かつげんの拠り所

1992年生のしがない子ども福祉系地方公務員のブログ

ネット社会における椅子取りゲーム化

何かとポジションを取りたがる人

 何か事件があったときに、すぐに意見表明をし、その事件に対するポジションを取りたがる人が多い気がしている。まるで椅子取りゲームをやっているような、そんな様相である。

 たいていの場合、まっとうな極論のあとに逆張りが発生して、特に総括もなく次の話題に移る。
 もちろん、途中で新たな事実が判明したりすると、また椅子取りゲームが加速していく。

 しかし、こういった椅子取りゲームを傍から見ている者としては、かなりの違和感を覚える。

ゼロからの距離

 例えば、リベラル的極論を+10、保守的な極論を-10としたときに、ネット上で発表される意見は、どこに位置するのかと考えることがある。

 最近の議論を見ていて思うのは、それぞれの意見において「数直線において0の発言をしないこと=責任のある発言」と捉えられているのではないかということだ。

 つまり、

 ポジションを取る=責任のある発言=数直線における0以外の発言

 という等式があるのではないだろうか。

ゲームに参加しているのは誰か?

 私が何かニュースに対して意見を言うときは、すぐに噛み付くのではなく、情報が出揃うのを待つ。
 第1報は間違っていたり、誤解させようとする文脈になっていることがあり、それが後から判明することも多い。

 椅子取りゲームの世界では、「いち早く意見を表明する」ということが重要視されている。けれども、そもそもこのゲームに参加する意味ってあるのだろうか?
 少なくとも私は、ゲームに参加する意味がないので、「いち早く意見を表明する」ということを守らなくても良い。

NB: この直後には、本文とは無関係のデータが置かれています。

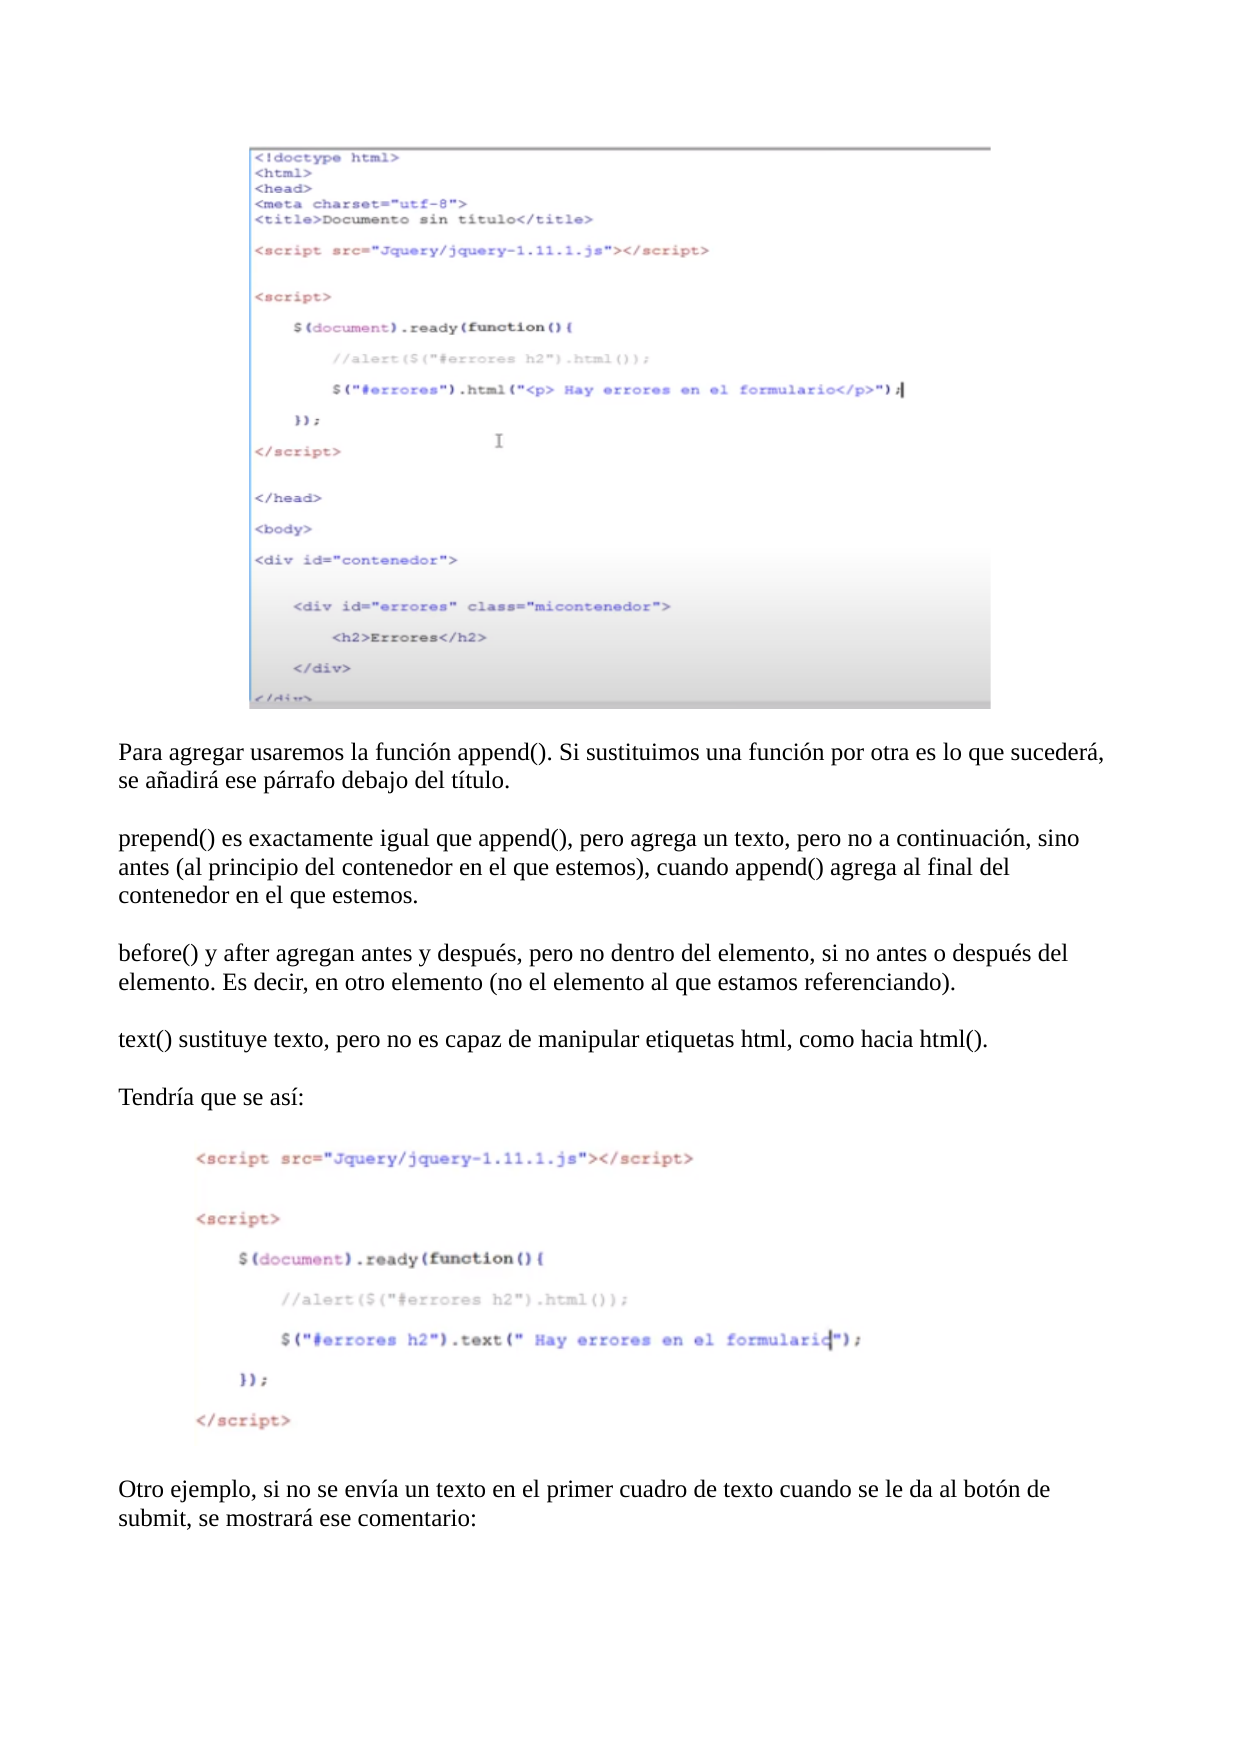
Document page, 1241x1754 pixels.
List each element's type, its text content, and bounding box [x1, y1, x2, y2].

text text() sustituye texto, pero no es capaz de manipular etiquetas html, como hacia html(). [118, 1024, 1122, 1053]
text before() y after agregan antes y después, pero no dentro del elemento, si no antes o después del elemento. Es decir, en otro elemento (no el elemento al que estamos referenciando). [118, 938, 1122, 996]
picture [193, 1139, 1047, 1446]
text prepend() es exactamente igual que append(), pero agrega un texto, pero no a continuación, sino antes (al principio del contenedor en el que estemos), cuando append() agrega al final del contenedor en el que estemos. [118, 823, 1122, 909]
text Otro ejemplo, si no se envía un texto en el primer cuadro de texto cuando se le da al botón de submit, se mostrará ese comentario: [118, 1474, 1122, 1532]
text Tendría que se así: [118, 1082, 1122, 1111]
text Para agregar usaremos la función append(). Si sustituimos una función por otra es lo que sucederá, se añadirá ese párrafo debajo del título. [118, 737, 1122, 794]
picture [249, 146, 991, 709]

だから私は「待つ」ということができる。

 逆に言えば、参加する意味のある人たちとは、どういう人たちなのだろうか?

 そう考えていくと、ゲームに参加する意味のある人たちとは、「すぐに、0以外の意見を表明しなければならない人たち」ということになる。
 しかし、こういう人たちは果たして「普通」なのだろうか。具体的に言ってしまえば、ただのPV稼ぎなのではないだろうか。 

毒にも薬にもならない意見

 私たちは、このゲームに参加する必要がない。
 逆に、極論が飛び交うようなゲームに対して、抗わなければならないとすら思う。
 そしてこれに抗うためには、数直線上における0の意見、つまり「毒にも薬にもならない意見」を表明する必要があるのではないか。

 この「毒にも薬にもならない意見」は、単に「何も表明しない」だったり、「中身がない」ということを意味しない。

 「毒にも薬にもならない意見」には、振れ幅が必要である。
 つまり、「単に0」なのではなく「+3と-3を足して0」という数直線上の振れ幅である。

 「毒にも薬にもならない意見」は、派手ではないから目立たない。PVも取れないだろう。
 しかしそもそも「派手」とは、普通とは異なるから「派手」なのではないか。

 私たちは、派手ではない、日常感覚に寄り添った意見を、もう一度取り戻すべきなのではないだろうか。
 そして、そのためには「毒にも薬にもならない意見」が必要なのではないだろうか。

 なんとなく、そんなことを考えている。